This venue in Slingerlands, NY has been added to the list of area places where poetry happens on an ongoing basis. This night’s reading was by Helen Ruggieri, with an open mic for local poets. Our host was Rootdrinker Institute director, Alan Casline.
I was first up (the #1 slot was still open when I got there just before the reading started) with the whimsical “Support the Bottom” & the sexy hot pants poem. Marion Menna shared her poems “Loons” & “New York Shorts.” Paul Amidon‘s “North Country Tenant” was in a cemetary, & “Junk Car” was a childhood memory & he ended with another memory, “Moving Up Day.” Obeeduid (Mark O’Brien) also had a couple of memory poems, “Catch Penny” & then 2 on death, one was titled “Kenny” (on the death of a young friend). Mimi Moriarty anticipated the Memorial Day holiday with vets telling war stories in the “Home Front Cafe” then one about a young recruit’s graduation party, “Good Bye Party.”

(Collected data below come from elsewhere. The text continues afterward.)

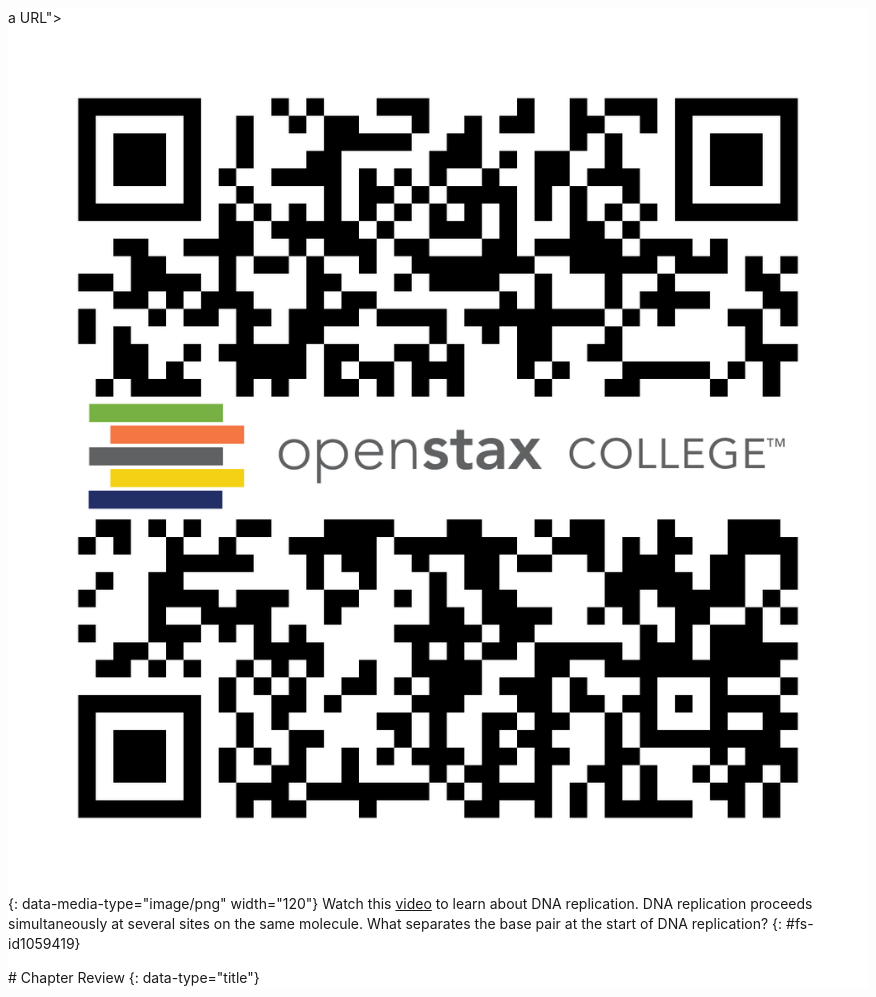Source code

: a URL"> ![QR Code representing a URL](../resources/DNArep.png){:
data-media-type="image/png" width="120"} </span>
Watch this [video][3] to learn about DNA replication. DNA replication
proceeds simultaneously at several sites on the same molecule. What
separates the base pair at the start of DNA replication?
{: #fs-id1059419}

</div>
</section>
<section data-depth="1" id="fs-id1503522" class="summary" markdown="1">
# Chapter Review
{: data-type="title"}


[1]: http://openstaxcollege.org/l/mnucleate
[2]: http://openstaxcollege.org/l/RBC
[3]: http://openstaxcollege.org/l/DNArep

The featured poet Helen Ruggieri teaches workshops on Japanese verse forms so it wasn’t surprising that her reading was sprinkled with haiku, like croutons in pea soup, but she began with “Memorial Day” done from memory. Other poems on Asian themes were one on “the anonymous poet of the Tang Dynasty”, & one on Buddhism in Japan, “The Pavilion of Gold.” Other poems were “Apologies to Schiller” & “Reading with the Senses.” New poems were one on making a wreath from weeds, “Deer Run,” & “A Bedtime Story.” She ended with her favorite haiku about mosquitos harmonizing. Her latest book is Butterflies Under a Japanese Moon from Kitsune Books.
Continuing the open mic Sharon Stenson‘s first piece was about a student shot by accident, “Essay #3: Cause & Effect, for Vito,” while her second poem “Feathers” was lighter. Judith Kerman read a bouquet of nature poems, “Jack,” “Pulling Maples,” “In the Kingdom” (herons), & “Global Positioning.” Alan Casline read descriptive pieces from a recent trip to London, including “Others Gone to the Prime Meridian” (who wants to see an imaginary line anyways?). Edie Abrams remembered her mother & her grandmother growing potatoes in “Resurrection,” & the poem “Nature’s Blessings” came from walking her dog. Barbara Quint read a prose memoir about being at a circus fire, “The Day the Clown Cried.”
Watch for notices about other readings at this peaceful, airy venue. This one sponsored by Rootdrinker Institute & the Hudson Valley Writers Guild.